When inside, one realizes how modern the interior has gotten. The annoying touch-sensitive buttons on the outgoing model that required you at times to take your eyes off the road, have been replaced by physical dials and knobs to control temperature and audio.

Another welcome change, the old MyLincoln Touch system has been replaced with Sync3 through an eight-inch touchscreen. How is this better? The outgoing Microsoft-based touchscreen was terrible for its performance issues and screen freezing. The completely redesigned Sync3 is based on Blackberry’s QNX system over a Linux platform. Aside from the logo and background, it doesn't differ from the Sync3 system found on Ford vehicles.

The MKZ offers up three performance variants. The base model is offered as a 2.0-litre four-cylinder turbo outputting a healthy 245 hp (@5,500rpm) and 275 lb.-ft. of torque (@3,000rpm). Step up to the twin-turbo 3.0-litre V-6, and you're in hot-rod territory with a mind blowing 400 hp (@5,500rpm) and 400 lb.-ft. of torque (@2,750rpm) at your disposal. For fuel economy buffs, the MKZ is also offered with a 2.0-litre hybrid engine that puts out 188 hp and a paltry 129 lb.-ft. of torque. The best part about it is you can get the hybrid for the same price as the base model.
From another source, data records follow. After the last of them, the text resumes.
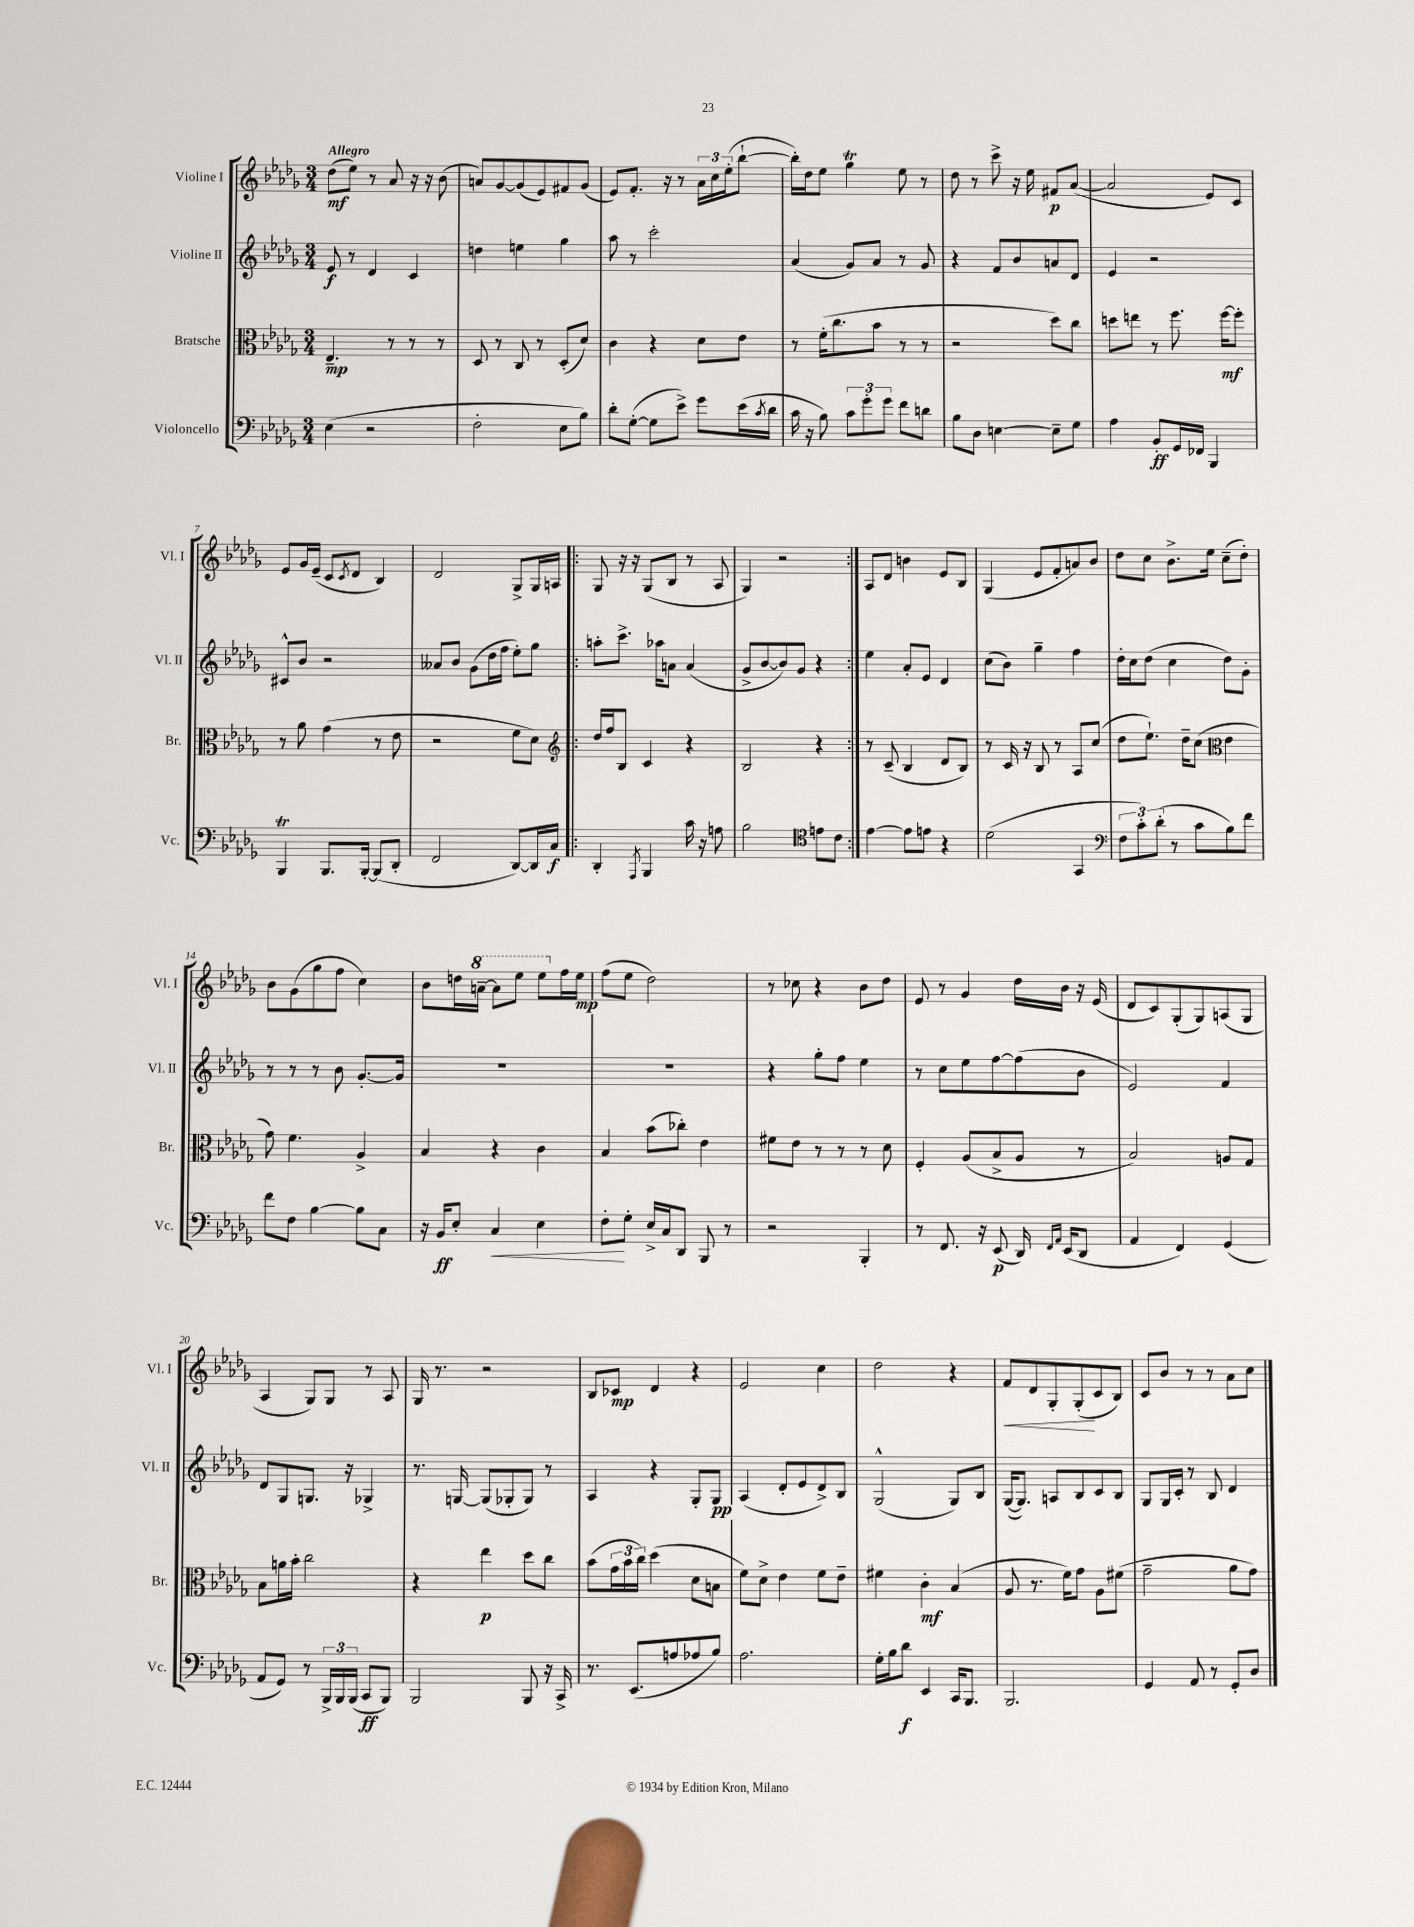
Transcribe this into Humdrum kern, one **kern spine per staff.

**kern	**dynam	**kern	**dynam	**kern	**dynam	**kern	**dynam
*part4	*part4	*part3	*part3	*part2	*part2	*part1	*part1
*staff4	*staff4	*staff3	*staff3	*staff2	*staff2	*staff1	*staff1
*I"Violoncello	*	*I"Bratsche	*	*I"Violine II	*	*I"Violine I	*
*I'Vc.	*	*I'Br.	*	*I'Vl. II	*	*I'Vl. I	*
*clefF4	*	*clefC3	*	*clefG2	*	*clefG2	*
*k[b-e-a-d-g-]	*	*k[b-e-a-d-g-]	*	*k[b-e-a-d-g-]	*	*k[b-e-a-d-g-]	*
*M3/4	*	*M3/4	*	*M3/4	*	*M3/4	*
=1	=1	=1	=1	=1	=1	=1	=1
!	!	!	!	!	!	!LO:TX:a:B:t=Allegro	!
(4E-\	.	4.E-~/	mp	8e-/	f	(8dd-\L	mf
.	.	.	.	8r	.	8ee-\J)	.
2r	.	.	.	4d-/	.	8r	.
.	.	8r	.	.	.	8a-/	.
.	.	8r	.	4c/	.	16r	.
.	.	.	.	.	.	16r	.
.	.	8r	.	.	.	(8b-\	.
=2	=2	=2	=2	=2	=2	=2	=2
2F'\	.	8D-/	.	4ddn\	.	8an/L)	.
.	.	8r	.	.	.	[8g-/	.
.	.	8C/	.	4een\	.	(8g-/]	.
.	.	8r	.	.	.	8e-/)	.
8E-\L	.	(8D-'/L	.	4gg-\	.	8f#X/	.
8B-\J)	.	8d-/J)	.	.	.	(8g-/J	.
=3	=3	=3	=3	=3	=3	=3	=3
8d-'\L	.	4c\	.	8aa-\	.	8e-/L)	.
([8G-'\J	.	.	.	8r	.	8.f'/J	.
8G-\L]	.	4r	.	2ccc'\	.	.	.
.	.	.	.	.	.	16r	.
8e-^\J)	.	.	.	.	.	8r	.
8g-\L	.	8d-\L	.	.	.	24a-\LL	.
.	.	.	.	.	.	24cc\	.
.	.	.	.	.	.	(24ee-'\J	.
(16e-\L	.	8e-\J	.	.	.	[8bb-`\J	.
8qc/	.	.	.	.	.	.	.
16d-\JJ	.	.	.	.	.	.	.
=4	=4	=4	=4	=4	=4	=4	=4
16c\	.	8r	.	(4a-/	.	16bb-'\LL])	.
16r	.	.	.	.	.	16dd-\J	.
8B-\)	.	(16f'\KL	.	.	.	8ee-\J	.
.	.	8.cc\	.	.	.	.	.
12c\L	.	.	.	8g-/L)	.	4gg-T\	.
12g-'\	.	.	.	.	.	.	.
.	.	8b-\J	.	8a-/J	.	.	.
12g-\J	.	.	.	.	.	.	.
8f\L	.	8r	.	8r	.	8ee-\	.
8dn\J	.	8r	.	8g-/	.	8r	.
=5	=5	=5	=5	=5	=5	=5	=5
8B-\L	.	2r	.	4r	.	8dd-\	.
8D-\J	.	.	.	.	.	8r	.
[4En\	.	.	.	8f/L	.	8ccc^\	.
.	.	.	.	8b-/	.	16r	.
.	.	.	.	.	.	16ee-\	.
8E~\L]	.	8dd-\L)	.	8an/	.	8f#X/L	p
8G-\J	.	8cc\J	.	8d-/J	.	([8a-/J	.
=6	=6	=6	=6	=6	=6	=6	=6
4A-\	.	8ddn\L	.	4e-/	.	2a-/]	.
.	.	8een\J	.	.	.	.	.
8BB-'/L	ff	8r	.	2r	.	.	.
16GG-/L	.	8.ff\	.	.	.	.	.
16FF-X/JJ	.	.	.	.	.	.	.
4BBB-/	.	.	.	.	.	8e-/L)	.
.	.	[16ff\KL	mf	.	.	.	.
.	.	8ff'\J]	.	.	.	8c/J	.
!!LO:LB:g=z
=7	=7	=7	=7	=7	=7	=7	=7
4BBB-T/	.	8r	.	8c#X^^/L	.	8e-/L	.
.	.	8a-\	.	8b-/J	.	16g-/L	.
.	.	.	.	.	.	(16e-~/JJ	.
8.BBB-/L	.	(4g-\	.	2r	.	8c/L	.
.	.	.	.	.	.	8qc/	.
.	.	.	.	.	.	8d-/J	.
[16BBB-'/Jk	.	.	.	.	.	.	.
(8BBB-/L]	.	8r	.	.	.	4B-/)	.
8DD-'/J	.	8e-\	.	.	.	.	.
=8	=8	=8	=8	=8	=8	=8	=8
2FF/	.	2r	.	8a--X/L	.	2d-/	.
.	.	.	.	8b-/J	.	.	.
.	.	.	.	(8g-\L	.	.	.
.	.	.	.	16dd-\L	.	.	.
.	.	.	.	16ff\JJ	.	.	.
[8DD-/L)	.	8f\L	.	8ee-'\L)	.	8G-^/L	.
16DD-/L]	.	8d-\J)	.	8gg-\J	.	16G-/L	.
16C/JJ	f	.	.	.	.	16An/JJ	.
=9!|:	=9!|:	=9!|:	=9!|:	=9!|:	=9!|:	=9!|:	=9!|:
*	*	*clefG2	*	*	*	*	*
4DD-'/	.	16dd-/LL	.	8aan'\L	.	8G-/	.
.	.	16ff/J	.	.	.	.	.
.	.	8B-/J	.	8.ccc^\J	.	16r	.
.	.	.	.	.	.	16r	.
8qAAA-/	.	.	.	.	.	.	.
4BBB-/	.	4c/	.	.	.	(8G-/L	.
.	.	.	.	16aa-X\KL	.	.	.
.	.	.	.	8an\J	.	8B-/J	.
16c\	.	4r	.	(4a/	.	8r	.
16r	.	.	.	.	.	.	.
8An\	.	.	.	.	.	8A-/	.
=10	=10	=10	=10	=10	=10	=10	=10
2B-\	.	2B-/	.	8g-^/L	.	4G-/)	.
.	.	.	.	[8b-/	.	.	.
.	.	.	.	8b-/])	.	2r	.
.	.	.	.	8g-/J	.	.	.
*clefC4	*	*	*	*	*	*	*
8en\L	.	4r	.	4r	.	.	.
8c\J	.	.	.	.	.	.	.
=11:|!	=11:|!	=11:|!	=11:|!	=11:|!	=11:|!	=11:|!	=11:|!
[4e-\	.	8r	.	4ee-\	.	8A-/L	.
.	.	(8c~/	.	.	.	8d-/J	.
8e-\L]	.	4B-/	.	8a-'/L	.	4bn\	.
8en\J	.	.	.	8e-/J	.	.	.
4r	.	8d-/L	.	4d-/	.	8e-/L	.
.	.	8B-/J)	.	.	.	8B-/J	.
=12	=12	=12	=12	=12	=12	=12	=12
(2d-\	.	8r	.	(8cc\L	.	(4G-/	.
.	.	16c/	.	8b-\J)	.	.	.
.	.	16r	.	.	.	.	.
.	.	8B-/	.	4gg-~\	.	8e-/L	.
.	.	8r	.	.	.	8f'/	.
4GG-/	.	8A-/L	.	4ff\	.	8an/)	.
.	.	(8cc/J	.	.	.	8b-/J	.
=13	=13	=13	=13	=13	=13	=13	=13
*clefF4	*	*	*	*	*	*	*
12F\L	.	8dd-\L	.	16dd-'\LL	.	8dd-\L	.
.	.	.	.	16cc\J	.	.	.
12c'\)	.	.	.	.	.	.	.
.	.	8.ee-`\J)	.	(8dd-\J	.	8cc\J	.
(12d-'\J	.	.	.	.	.	.	.
8r	.	.	.	4cc\	.	8.b-^\L	.
.	.	16dd-~\KL	.	.	.	.	.
8c\L	.	(8cc\J	.	.	.	.	.
.	.	.	.	.	.	16ee-\Jk	.
*	*	*clefC3	*	*	*	*	*
8B-\)	.	4e-\	.	8dd-\L)	.	(8cc~\L	.
8f\J	.	.	.	8g-'\J	.	8dd-'\J)	.
!!LO:LB:g=z
=14	=14	=14	=14	=14	=14	=14	=14
8f\L	.	8g-\)	.	8r	.	8b-\L	.
8F\J	.	4.f\	.	8r	.	(8g-\	.
[4B-\	.	.	.	8r	.	8gg-\	.
.	.	.	.	8b-\	.	8ff\J	.
8B-\L]	.	4A-^/	.	[8.g-'/L	.	4cc\)	.
8C\J	.	.	.	.	.	.	.
.	.	.	.	16g-/Jk]	.	.	.
=15	=15	=15	=15	=15	=15	=15	=15
16r	.	4B-/	.	2.r	.	8b-\L	.
16BB-/KL	ff	.	.	.	.	.	.
8E-'/J	.	.	.	.	.	16ddn\L	.
*	*	*	*	*	*	*8va	*
.	.	.	.	.	.	[16aan~\JJ	.
!	!LO:HP:b	!	!	!	!	!	!
4C/	<	4r	.	.	.	8aa\L]	.
.	.	.	.	.	.	8eee-\J	.
4E-\	.	4c\	.	.	.	8eee-\L	.
*	*	*	*	*	*	*X8va	*
.	.	.	.	.	.	16ff\L	.
.	.	.	.	.	.	16ee-\JJ	mp
=16	=16	=16	=16	=16	=16	=16	=16
8F'\L	.	4B-/	.	2.r	.	(8ff\L	.
8G-'\J	[	.	.	.	.	8ee-\J	.
16E-^/LL	.	(8b-\L	.	.	.	2dd-\)	.
16C/J	.	.	.	.	.	.	.
8DD-/J	.	8cc-X'\J)	.	.	.	.	.
8BBB-/	.	4e-\	.	.	.	.	.
8r	.	.	.	.	.	.	.
=17	=17	=17	=17	=17	=17	=17	=17
2r	.	8f#X\L	.	4r	.	8r	.
.	.	8e-\J	.	.	.	8cc-X\	.
.	.	8r	.	8gg-'\L	.	4r	.
.	.	8r	.	8ff\J	.	.	.
4BBB-'/	.	8r	.	4ee-\	.	8b-\L	.
.	.	8d-\	.	.	.	8dd-\J	.
=18	=18	=18	=18	=18	=18	=18	=18
8r	.	4F'/	.	8r	.	8e-/	.
8.FF/	.	.	.	8cc\L	.	8r	.
.	.	(8A-/L	.	8ee-\	.	4g-/	.
16r	.	.	.	.	.	.	.
(8EE-/	p	8B-^/	.	[8ff\	.	.	.
16DD-/)	.	8A-/J	.	(8ff\]	.	16dd-\LL	.
16qqFF/LL	.	.	.	.	.	.	.
16qqAA-/JJ	.	.	.	.	.	.	.
(16EE-/KL	.	.	.	.	.	16b-\JJ	.
8DD-/J	.	8r	.	8b-\J	.	16r	.
.	.	.	.	.	.	(16e-/	.
=19	=19	=19	=19	=19	=19	=19	=19
4AA-/	.	2B-/)	.	2e-/)	.	8d-/L	.
.	.	.	.	.	.	8c/)	.
4FF/)	.	.	.	.	.	(8G-'/	.
.	.	.	.	.	.	8G-/)	.
(4GG-/	.	8An/L	.	4f/	.	(8An/	.
.	.	8G-/J	.	.	.	8G-/J	.
!!LO:LB:g=z
=20	=20	=20	=20	=20	=20	=20	=20
8AA-/L	.	8B-\L	.	8d-/L	.	4A-/	.
8GG-/J)	.	16an\L	.	8G-/	.	.	.
.	.	16b-'\JJ	.	.	.	.	.
8r	.	2cc\	.	8.Gn/J	.	8G-/L)	.
24BBB-^/LL	.	.	.	.	.	8G-/J	.
24BBB-/	.	.	.	.	.	.	.
.	.	.	.	16r	.	.	.
(24BBB-/JJ	.	.	.	.	.	.	.
8CC/L	ff	.	.	4G-X^/	.	8r	.
8BBB-/J)	.	.	.	.	.	8A-/	.
=21	=21	=21	=21	=21	=21	=21	=21
2BBB-/	.	4r	.	8.r	.	16G-/	.
.	.	.	.	.	.	8.r	.
.	.	.	.	[16Gn/	.	.	.
.	.	4ee-\	p	(8G/L]	.	2r	.
.	.	.	.	8G-X'/	.	.	.
8BBB-/	.	8dd-\L	.	8G-/J)	.	.	.
16r	.	8cc\J	.	8r	.	.	.
16CC^/	.	.	.	.	.	.	.
=22	=22	=22	=22	=22	=22	=22	=22
8.r	.	(8b-\L	.	4A-/	.	8B-/L	.
.	.	24g-\L	.	.	.	8c-X/J	mp
.	.	24b-\	.	.	.	.	.
(8.EE-/L	.	.	.	.	.	.	.
.	.	24cc\JJ)	.	.	.	.	.
.	.	(4dd-\	.	4r	.	4d-/	.
8An/	.	.	.	.	.	.	.
8A-X/	.	8d-\L	.	8G-'/L	.	4r	.
8B-/J)	.	8Bn\J	.	8G-/J	pp	.	.
=23	=23	=23	=23	=23	=23	=23	=23
2.A-\	.	8f\L)	.	(4A-/	.	2e-/	.
.	.	8d-^\J	.	.	.	.	.
.	.	4e-\	.	8d-'/L	.	.	.
.	.	.	.	8e-/	.	.	.
.	.	8f\L	.	8d-^/)	.	4cc\	.
.	.	8e-~\J	.	8B-/J	.	.	.
=24	=24	=24	=24	=24	=24	=24	=24
16G-'\LL	.	4f#X\	.	(2G-^^/	.	2dd-\	.
16B-\J	.	.	.	.	.	.	.
8d-\J	f	.	.	.	.	.	.
4EE-/	.	4c'\	mf	.	.	.	.
16CC/KL	.	(4B-/	.	8G-/L)	.	4r	.
8.BBB-/J	.	.	.	.	.	.	.
.	.	.	.	8B-/J	.	.	.
=25	=25	=25	=25	=25	=25	=25	=25
!	!	!	!	!	!	!	!LO:HP:b
2.BBB-/	.	8A-/	.	([16G-/KL	.	8f/L	<
.	.	.	.	8.G-/J])	.	.	.
.	.	8.r	.	.	.	8d-/	.
.	.	.	.	8An/L	.	8G-'/	.
.	.	16f\KL)	.	.	.	.	.
.	.	8g-\J	.	8B-/	.	(8G-'/	.
.	.	8A-\L	.	8c/	.	8c/	[
.	.	(8f#X\J	.	8B-/J	.	8B-/J)	.
=26	=26	=26	=26	=26	=26	=26	=26
4GG-/	.	2g-~\	.	8G-/L	.	8c/L	.
.	.	.	.	16G-/L	.	8b-/J	.
.	.	.	.	16c'/JJ	.	.	.
8AA-/	.	.	.	8r	.	8r	.
8r	.	.	.	8B-/	.	8r	.
8GG-'/L	.	8a-\L	.	4d-/	.	8a-\L	.
8D-/J	.	8g-\J)	.	.	.	8cc\J	.
==	==	==	==	==	==	==	==
*-	*-	*-	*-	*-	*-	*-	*-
It also has some very cool options, some of which have been transported over from Ford. Unfortunately, to get most of these options you would need to upgrade to the Reserve trim and fork over some extra money. For instance, $2,450 can get you the Technology Package with Park Assist which can essentially park the car via a parallel or perpendicular position. Or you can pay an exorbitant $3,450 to turn your car into a four-door convertible. The panoramic roof option replaces the entire roof with one enormous pane of glass that shifts itself over the rear windshield with the push of a button.

Although its tame performance and profile isn't going to turn the heads of Mercedes C-Class, BMW 3-Series or Lexus IS owners; the MKZ’s larger size is attractive to younger family-oriented buyers looking for more space. With 436 litres of cargo space, there's a lot of space in the back, however a narrow profile could cause a bit of stress when travelling. 

The verdict: The 2017 Lincoln MKZ is an attractive entry-level luxury sedan that's perfect for individuals looking for a luxury car with mid-size space at an affordable compact price starting at $42,000. With an outstanding array of luxury, technology and prestige that’s reflected through its rarity, the MKZ is almost as exclusive as any of its German counterparts.